DATA SHOWN
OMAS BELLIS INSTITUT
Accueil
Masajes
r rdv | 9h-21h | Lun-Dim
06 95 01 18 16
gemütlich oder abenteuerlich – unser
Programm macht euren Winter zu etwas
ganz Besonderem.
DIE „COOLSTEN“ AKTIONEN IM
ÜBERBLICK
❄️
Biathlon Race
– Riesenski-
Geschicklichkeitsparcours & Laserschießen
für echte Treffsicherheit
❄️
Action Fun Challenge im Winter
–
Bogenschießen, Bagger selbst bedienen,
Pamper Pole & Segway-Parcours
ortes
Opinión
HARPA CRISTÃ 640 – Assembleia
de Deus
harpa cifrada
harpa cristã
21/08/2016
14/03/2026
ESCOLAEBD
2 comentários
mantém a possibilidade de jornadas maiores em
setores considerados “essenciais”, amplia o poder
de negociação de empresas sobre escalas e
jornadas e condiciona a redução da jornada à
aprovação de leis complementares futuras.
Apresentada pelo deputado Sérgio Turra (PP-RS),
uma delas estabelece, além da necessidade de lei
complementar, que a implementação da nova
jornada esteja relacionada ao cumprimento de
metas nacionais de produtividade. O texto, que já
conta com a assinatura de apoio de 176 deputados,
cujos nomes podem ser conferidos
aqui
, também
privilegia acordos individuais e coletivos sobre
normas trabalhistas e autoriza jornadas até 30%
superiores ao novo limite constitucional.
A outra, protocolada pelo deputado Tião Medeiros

WHAT YOU SHOULD DO
The answer must be every line from the records above that contains "pelo".

RESULT
Apresentada pelo deputado Sérgio Turra (PP-RS),
A outra, protocolada pelo deputado Tião Medeiros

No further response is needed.